== Assignment ==
Please copy every line of the material below character for character, leaving the pictures out of your answer.

::::::::::

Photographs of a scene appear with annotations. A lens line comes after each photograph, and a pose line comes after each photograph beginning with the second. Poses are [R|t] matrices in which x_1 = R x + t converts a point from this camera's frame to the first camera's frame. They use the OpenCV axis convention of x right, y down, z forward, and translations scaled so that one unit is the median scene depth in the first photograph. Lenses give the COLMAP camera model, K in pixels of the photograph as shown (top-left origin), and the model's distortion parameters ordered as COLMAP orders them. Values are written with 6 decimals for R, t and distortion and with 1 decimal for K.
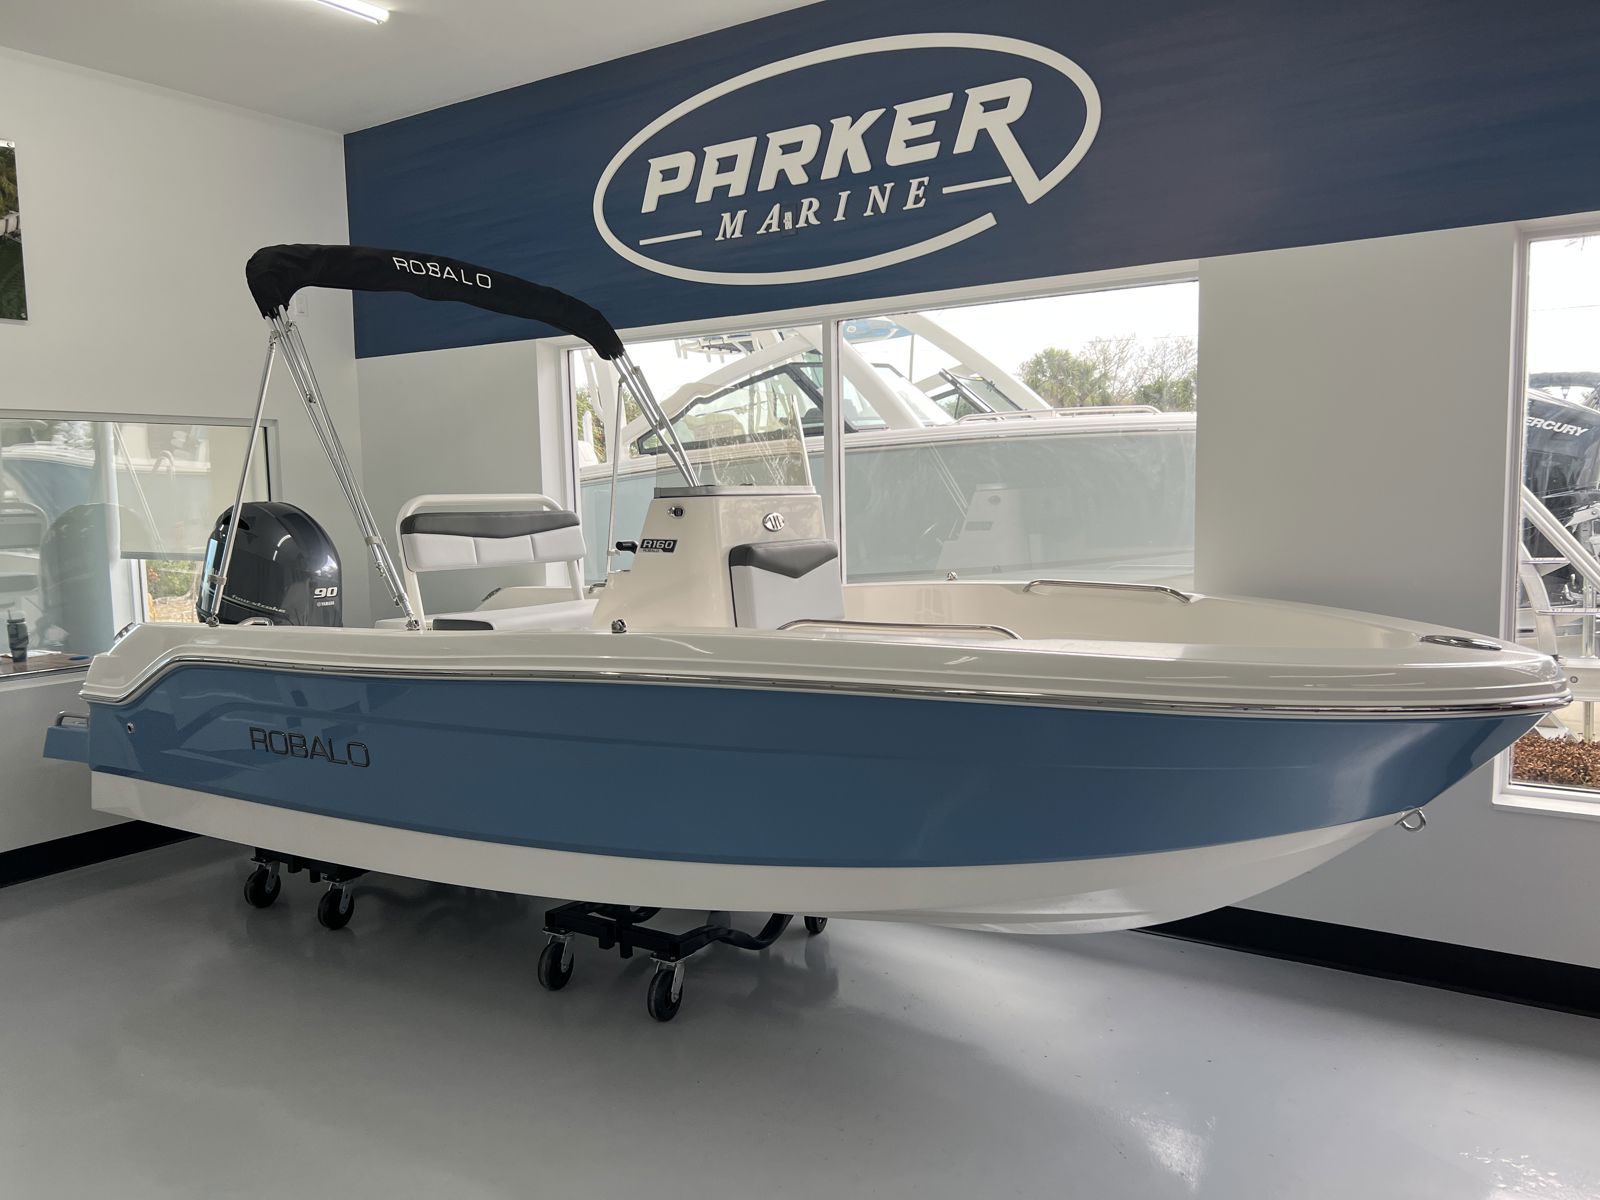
lens RADIAL K [[1217.0, 0, 788.3], [0, 1217.0, 593.6], [0, 0, 1]] dist [0.046322, -0.018352]
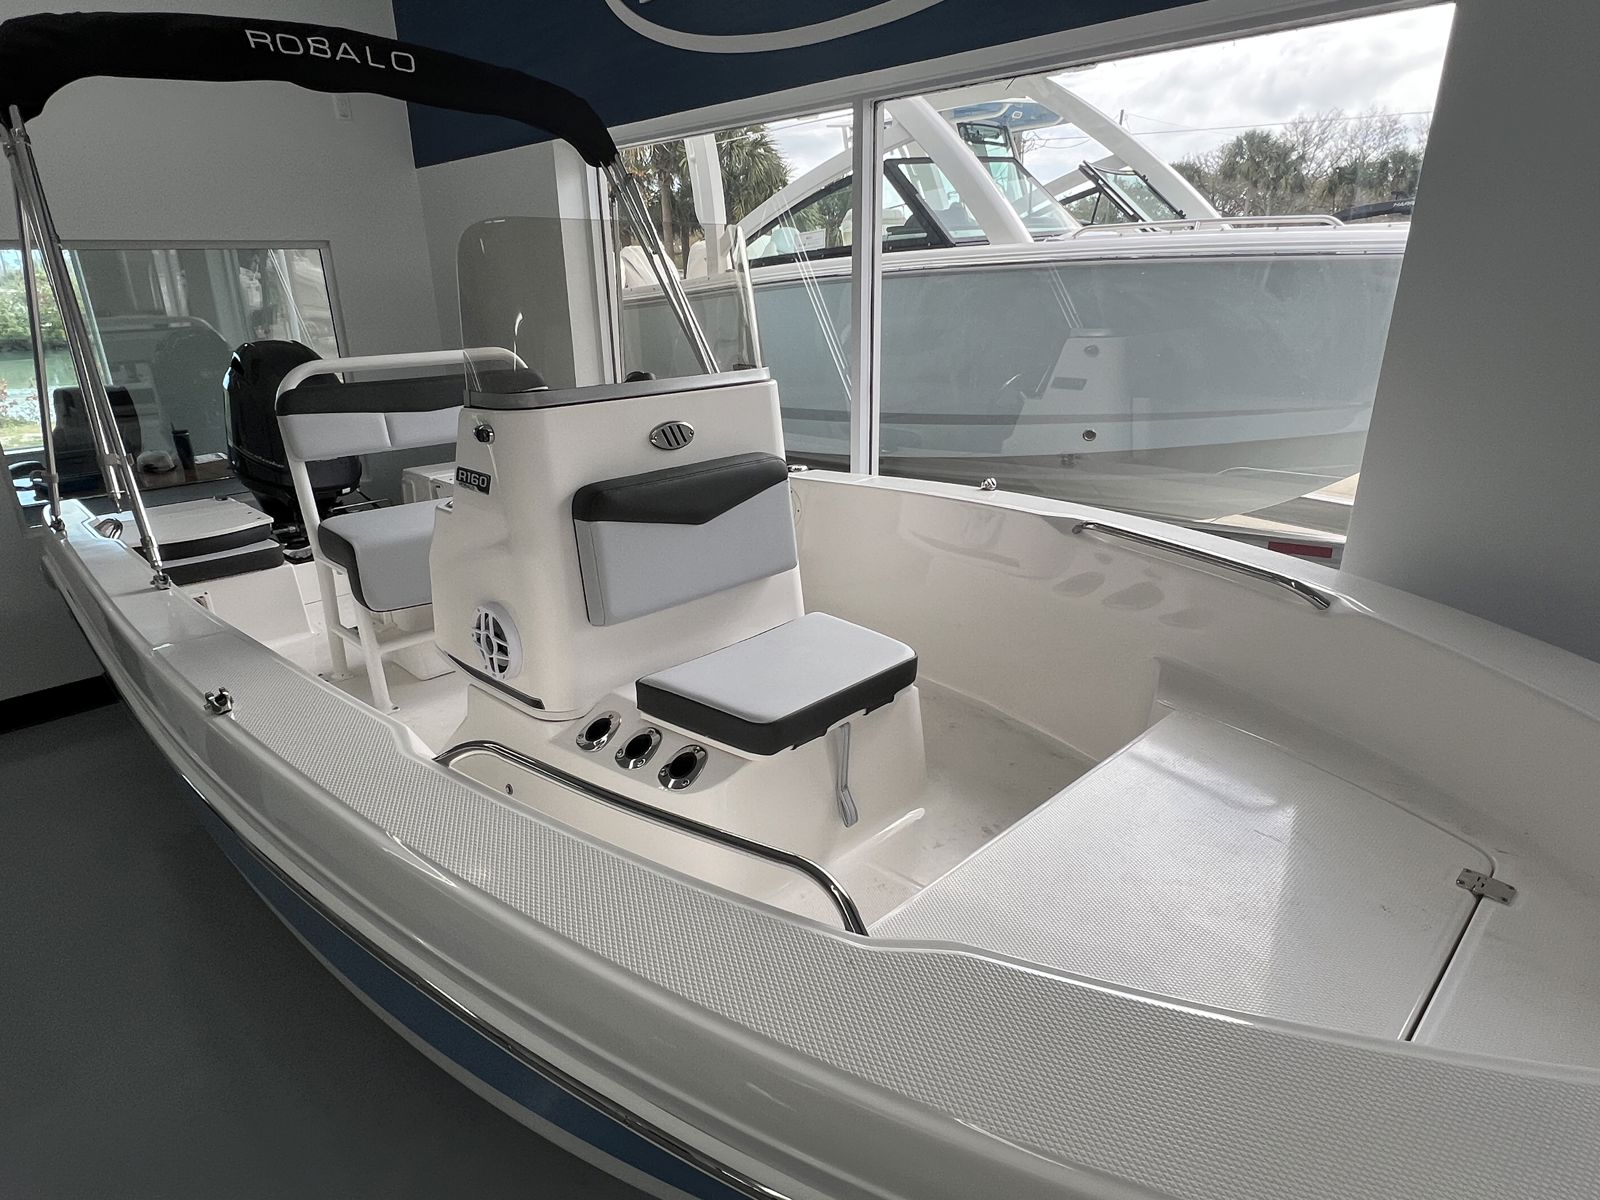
lens RADIAL K [[924.4, 0, 795.2], [0, 924.4, 599.0], [0, 0, 1]] dist [-0.006888, 0.003506]
pose [[0.977226, 0.071142, -0.199919, 0.127561], [-0.016597, 0.964865, 0.262222, -0.084450], [0.211550, -0.252932, 0.944072, 0.412051]]
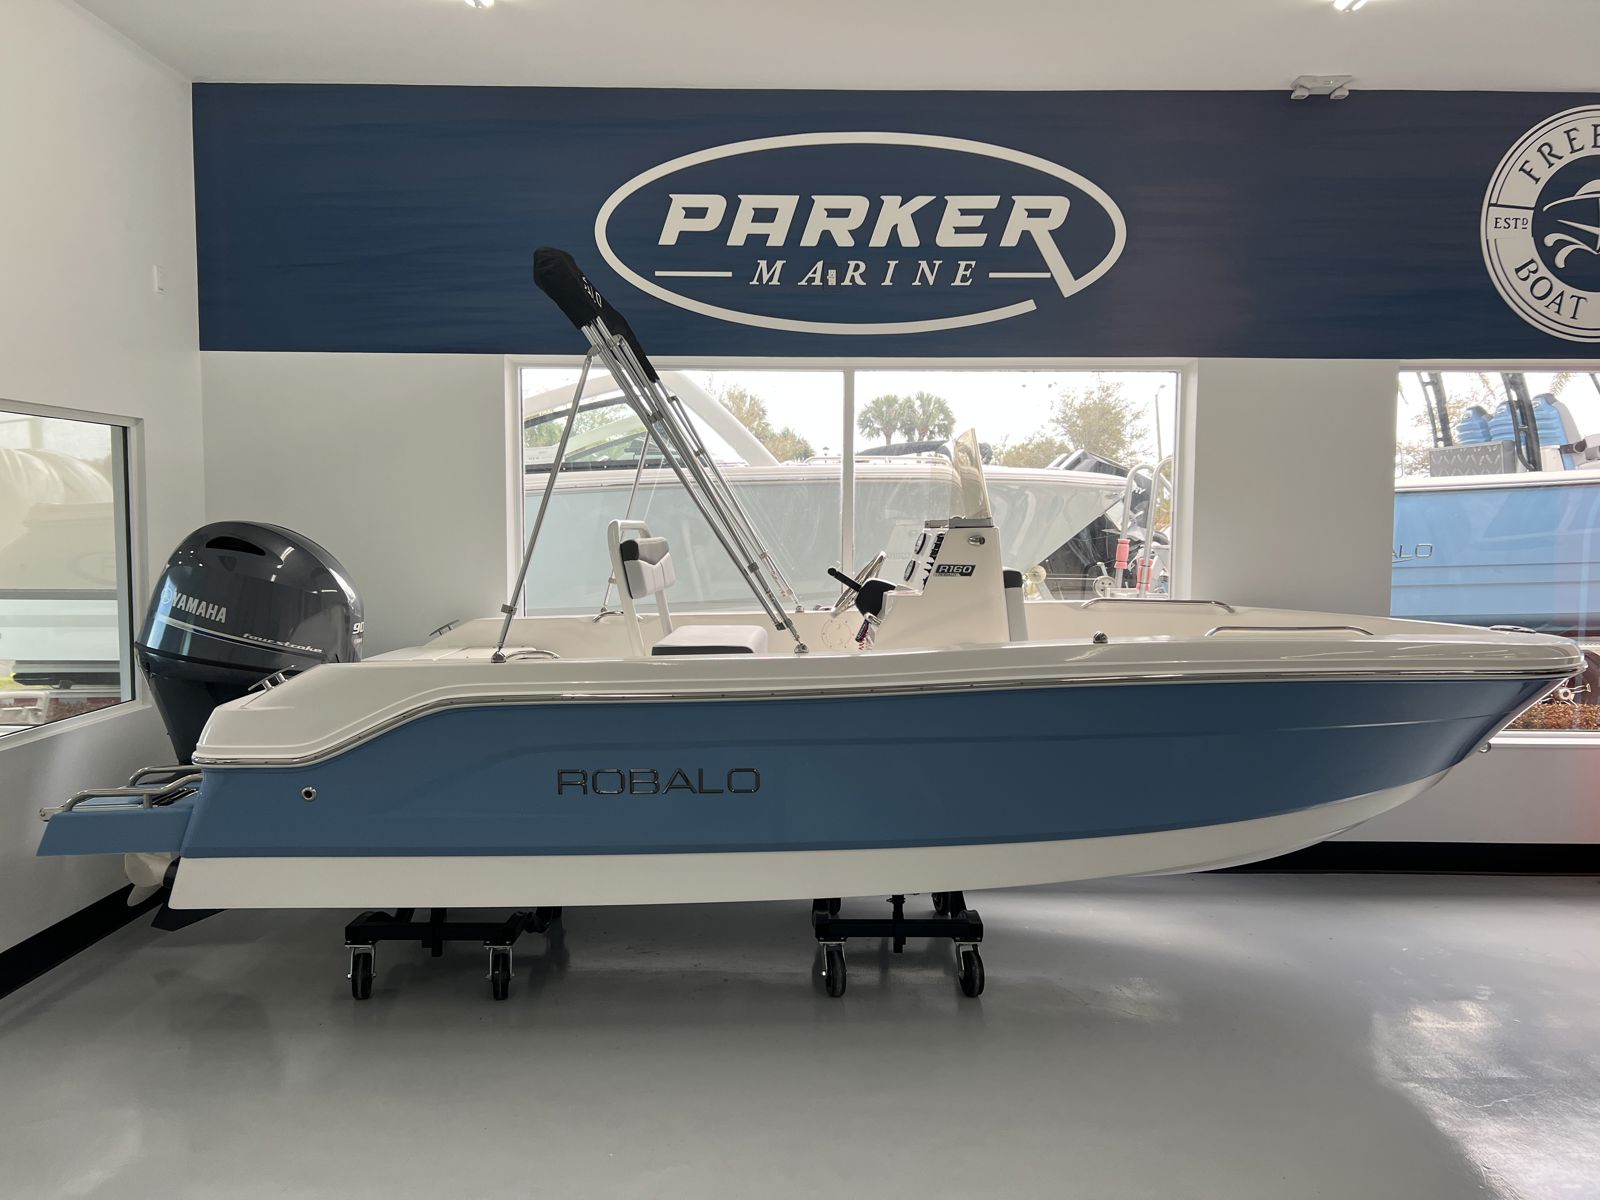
lens RADIAL K [[1217.0, 0, 796.2], [0, 1217.0, 601.3], [0, 0, 1]] dist [0.046322, -0.018352]
pose [[0.827941, -0.016532, 0.560572, -0.648485], [0.027136, 0.999576, -0.010601, -0.002321], [-0.560159, 0.023989, 0.828038, 0.113333]]
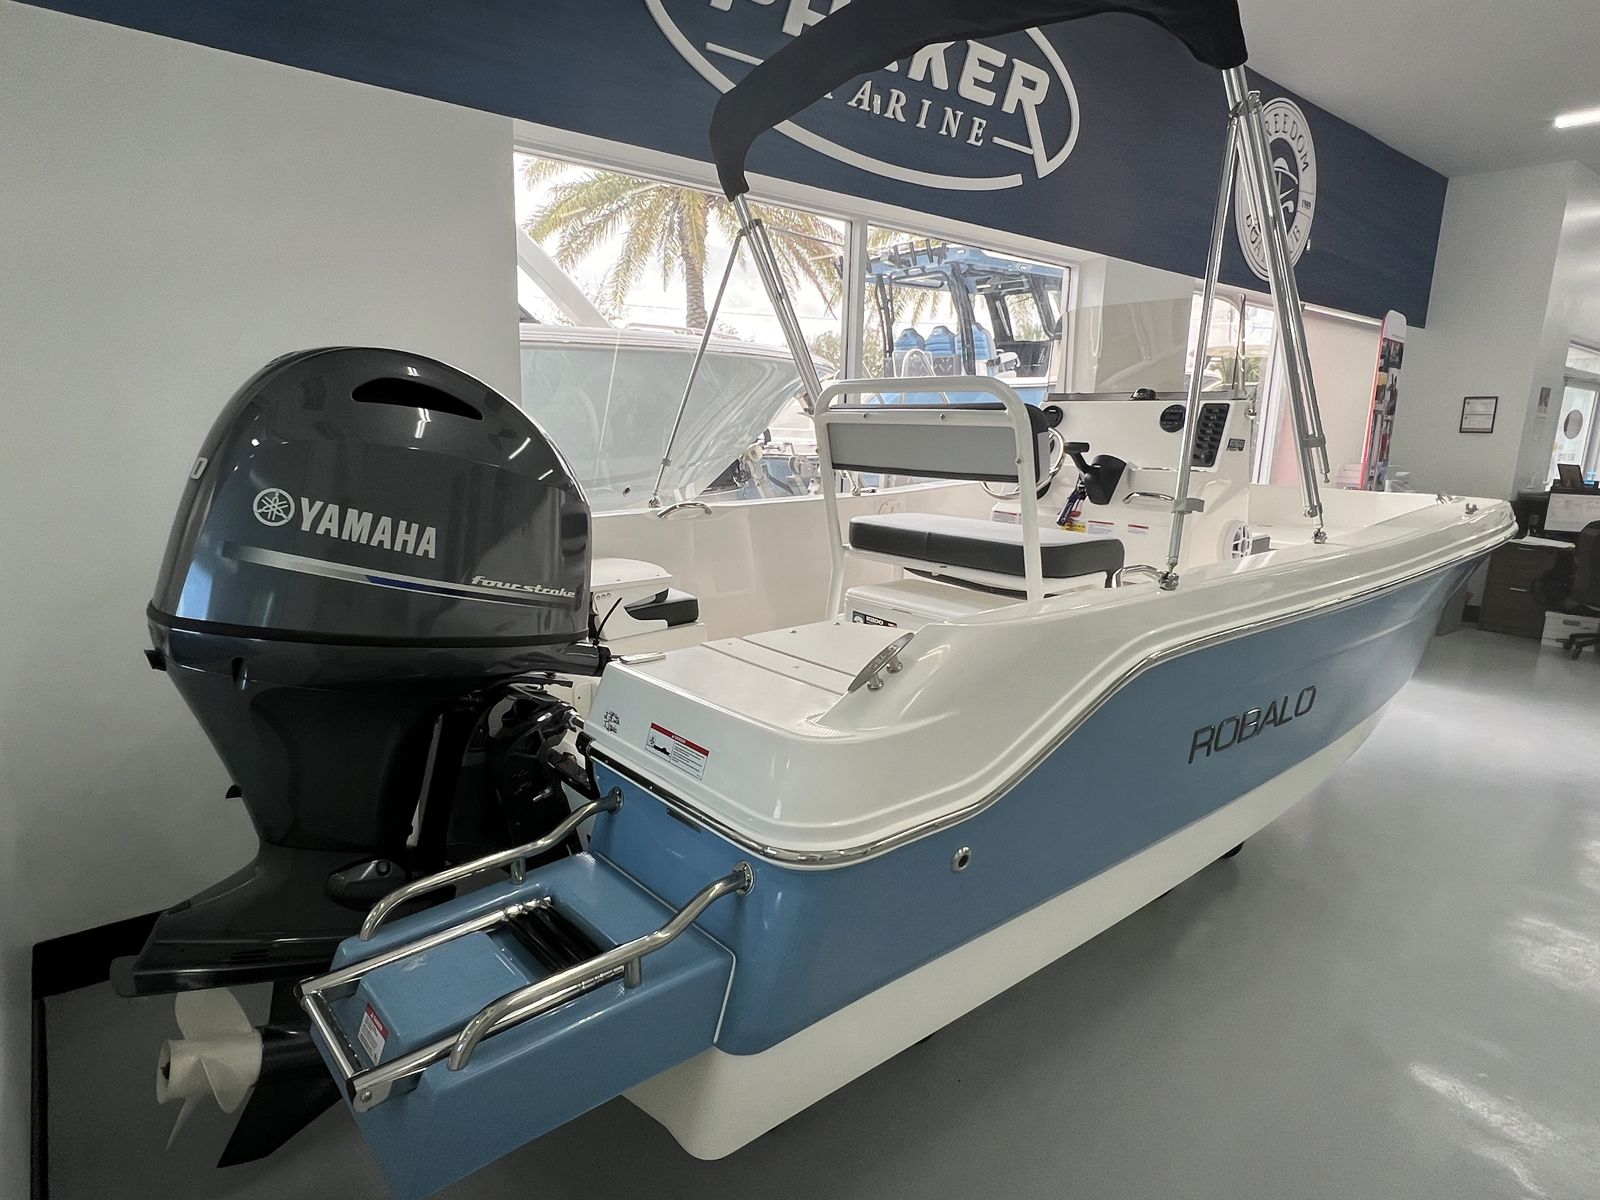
lens RADIAL K [[924.4, 0, 797.6], [0, 924.4, 613.7], [0, 0, 1]] dist [-0.006888, 0.003506]
pose [[0.282643, -0.172389, 0.943607, -0.766339], [0.049026, 0.985029, 0.165271, -0.035249], [-0.957971, -0.000451, 0.286863, 0.852026]]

::::::::::

== Answer section ==
Photographs of a scene appear with annotations. A lens line comes after each photograph, and a pose line comes after each photograph beginning with the second. Poses are [R|t] matrices in which x_1 = R x + t converts a point from this camera's frame to the first camera's frame. They use the OpenCV axis convention of x right, y down, z forward, and translations scaled so that one unit is the median scene depth in the first photograph. Lenses give the COLMAP camera model, K in pixels of the photograph as shown (top-left origin), and the model's distortion parameters ordered as COLMAP orders them. Values are written with 6 decimals for R, t and distortion and with 1 decimal for K.
lens RADIAL K [[1217.0, 0, 788.3], [0, 1217.0, 593.6], [0, 0, 1]] dist [0.046322, -0.018352]
lens RADIAL K [[924.4, 0, 795.2], [0, 924.4, 599.0], [0, 0, 1]] dist [-0.006888, 0.003506]
pose [[0.977226, 0.071142, -0.199919, 0.127561], [-0.016597, 0.964865, 0.262222, -0.084450], [0.211550, -0.252932, 0.944072, 0.412051]]
lens RADIAL K [[1217.0, 0, 796.2], [0, 1217.0, 601.3], [0, 0, 1]] dist [0.046322, -0.018352]
pose [[0.827941, -0.016532, 0.560572, -0.648485], [0.027136, 0.999576, -0.010601, -0.002321], [-0.560159, 0.023989, 0.828038, 0.113333]]
lens RADIAL K [[924.4, 0, 797.6], [0, 924.4, 613.7], [0, 0, 1]] dist [-0.006888, 0.003506]
pose [[0.282643, -0.172389, 0.943607, -0.766339], [0.049026, 0.985029, 0.165271, -0.035249], [-0.957971, -0.000451, 0.286863, 0.852026]]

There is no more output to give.